- **Things to do**
1) Retype the essay on refugees and austerity from "Some are dreaming" up to and including "to develop solidarity.".
2) Continue the essay on refugees and austerity from its last sentence onward.

SOME REFLEXIONS AND PROPOSALS EXTRACTED FROM A PAMPHLET DIFFUSED BY THE FRENCH COMMUNIST PARTY

 

OUR COMMON INTEREST
by Lydia Samarbakhsh, International Affairs, French Communist Party

The “Road to the Balkans” is a hellish road indeed.
European leaders, who have turned a deaf ear to warnings from the United Nations High Commissioner for Refugees, have talked about the need to “protect European populations” – populations that they have chosen not to protect from the current economic and social crisis, on the contrary. Faced with an unprecedented crisis, these leaders, who have obstinately refused to turn away from the policy of austerity that impoverishes our country and our people, have decided – not to save lives – but to close off their borders, confine migrants to camps, put up barbed wire fences, mobilise armed forces to hunt down refugees, fuel the panic spread by the right and the far right, which blusters that Europe will be “submerged”. In Hungary and Denmark, there is now a proposal to confiscate migrants’ property, what little they may have been able to carry out with them. This is a violent reminder of the darkest years of our history.

Faced with the distress of entire families fleeing war in Syria, Iraq and Afghanistan, the tragic deaths of thousands of migrants in the Mediterranean Sea, faced with the determination to survive of the thousands of women and men fleeing extreme poverty, climate disruption, or dictatorships, the inhabitants of Greek islands and Italian coastal towns have not been scared stiff or too overwhelmed to act, quite the opposite: they have shown tremendous solidarity by coming to the aid of the migrants who make their way to these European shores.

All over Europe, networks of solidarity have been organised, while the governments have preferred to set populations off against one another by stirring fears of unemployment, the uncertain future and the instability of living conditions. All of these fears have been reinforced by terrorist attacks leading to the intentional confusion of “migrants” and “terrorists”.

Some are dreaming of excluding Greece from the Schengen Area – Greece which has, on its own, had to handle the arrival of thousands of migrants, and whose Prime Minister is the only European leader to have met with refugees and those who are working to develop solidarity.

While it is true that migrants and refugees are more numerous than ever before, there has been no “invasion”, certainly not in France … the facts prove it.

SO WHY THIS OPERATION?

Because playing on the fear of migrants entering the country is a way to camouflage the real causes of the difficulties facing French people – difficulties that are the consequence of austerity policies and submission to neo-liberal dogma that creates unemployment, low wages and social disintegration. Austerity and solidarity are incompatible.

- **Available data**
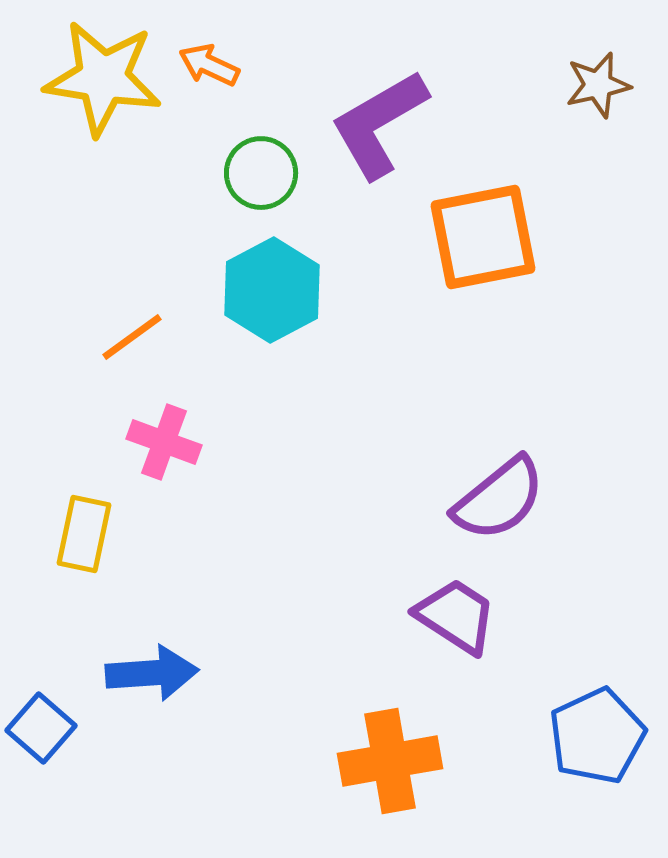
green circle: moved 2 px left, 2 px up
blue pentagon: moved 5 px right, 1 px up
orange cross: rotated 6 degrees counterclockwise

- **Outputs in order**
1)
Some are dreaming of excluding Greece from the Schengen Area – Greece which has, on its own, had to handle the arrival of thousands of migrants, and whose Prime Minister is the only European leader to have met with refugees and those who are working to develop solidarity.

2)
Playing on the mistrust of “others”, involves presenting them as being desperate people, whereas they are in fact motivated by the peaceful hope for a better life. This is a way of denying any responsibility for the global disequilibrium that causes the massive movements of populations. The migrant crisis is international: all continents are affected; indeed, 80% of global migration – now at a historic high – is among countries of the south. Solutions must be implemented on a global level as well.

So how should we respond to this vast undertaking of falsification that seeks to muddy the waters and has led to an impasses at the very moment when it is urgent that we move forward?

The French Communist Party has outlined proposals that we develop in this pamphlet. It is a matter of a different approach, but there are also policies that could be implemented today. I would point out three that should be implemented simultaneously:

• First of all, migrants have rights that have been established by international institutions and ratified by States that are committed to ensuring them. The courage and dedication of associations, activists and elected officials that act to promote and protect the rights and dignity of migrants are praiseworthy. The government should listen to and support them.

• Policies of austerity, by degrading the living and working conditions in our country, damage the vitality of the values of equality and fraternity as well as peaceful coexistence; these policies impact work, public services, the right to education, health, and other collective and individual rights. When the national and local budgets are squeezed to asphyxiation, equality and justice cannot thrive.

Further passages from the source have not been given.